Five queer artists will have platform on Skittles packaging during Pride Month.

Skittles have always been a little gay. The candy's slogan is, after all, "Taste the rainbow." The brand is surely aware of this alignment, as in 2017 it introduced a colorless bag of all-white candy in honor of Pride Month, confusingly eliminating the candy's year-round rainbow in an act of solidarity. Though the promotion was ill-received by some, Skittles went white again in 2020. Last year, however, the brand took a different approach.

While the candies were still colorless in 2022, the packaging wasn't: five queer artists were chosen to feature their unique and vibrant designs on the otherwise gray bags. This year, Skittles is doing it all again, with new designs from five new artists gracing the share size bags of Skittles from May through mid-July. The company will also again donate $1 from each pack sold (up to $100,000) to GLAAD.

As outlined in the Skittles press release, this year's artists all come from diverse race and gender backgrounds, but currently reside in New York, Philadelphia, or Chicago. The designs on the Pride packs all heavily feature rainbows and inspirational words.

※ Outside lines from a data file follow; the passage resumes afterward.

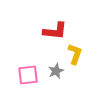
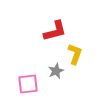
red L-shape: rotated 20 degrees counterclockwise
pink square: moved 9 px down
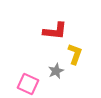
red L-shape: rotated 20 degrees clockwise
pink square: rotated 30 degrees clockwise
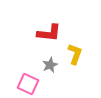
red L-shape: moved 6 px left, 2 px down
gray star: moved 6 px left, 6 px up
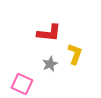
gray star: moved 1 px up
pink square: moved 6 px left
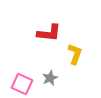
gray star: moved 14 px down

My favorite of the five designs comes from Brooklyn-based illustrator Shanée Benjamin, featuring a rainbow emanating from a red-lipped mouth with a gold tooth. I think I'm most drawn to this one because I've always had a fascination with illustrated lips. I have a lip tattoo complete with vampire fangs on one of my shoulder blades, and I have lip stickers on my water bottle and my notebook. If the artist sold stickers of this design, I would happily buy one.

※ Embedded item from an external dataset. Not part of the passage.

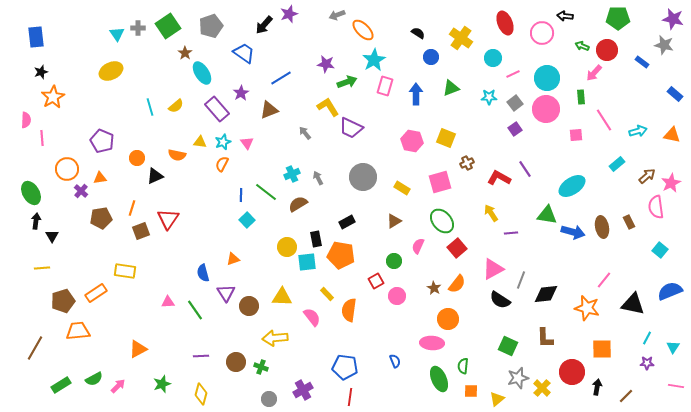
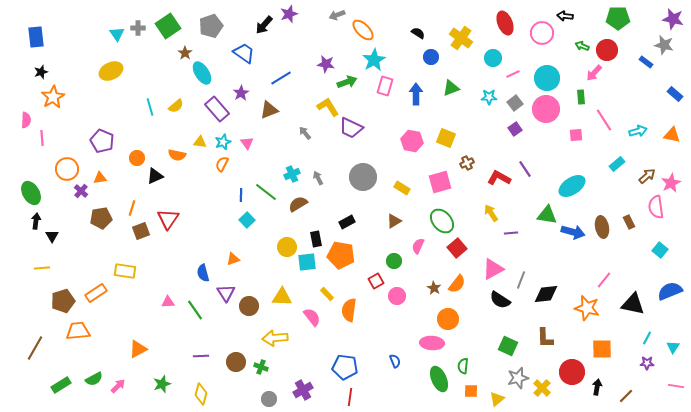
blue rectangle at (642, 62): moved 4 px right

It will be interesting to see which other food brands embrace the corporate Pride trend this year. Last year, Oreo introduced Pride-themed cookies that were stamped with the word "PROUD." (Sadly, however, they did not come with rainbow creme.) Oreo is also a "principal partner" with this year's Auckland Pride festival, although New Zealand's Gay Express is critical of the partnership, as Oreo's parent company, Mondelez International, is a global conglomerate that is contributing to deforestation in Indonesia and uses child labor in its African cocoa plantations—not exactly socially conscious behavior.

Mars, the company that makes Skittles, is no saint either. Last summer, it was subject to a lawsuit alleging that Skittles were unfit for human consumption due to their use of titanium dioxide as a coloring agent. But since the Pride edition candies are colorless and therefore might not contain the ingredient, perhaps Mars is actually helping humanity with what on the surface looks like a PR stunt. Maybe corporate Pride isn't always terrible.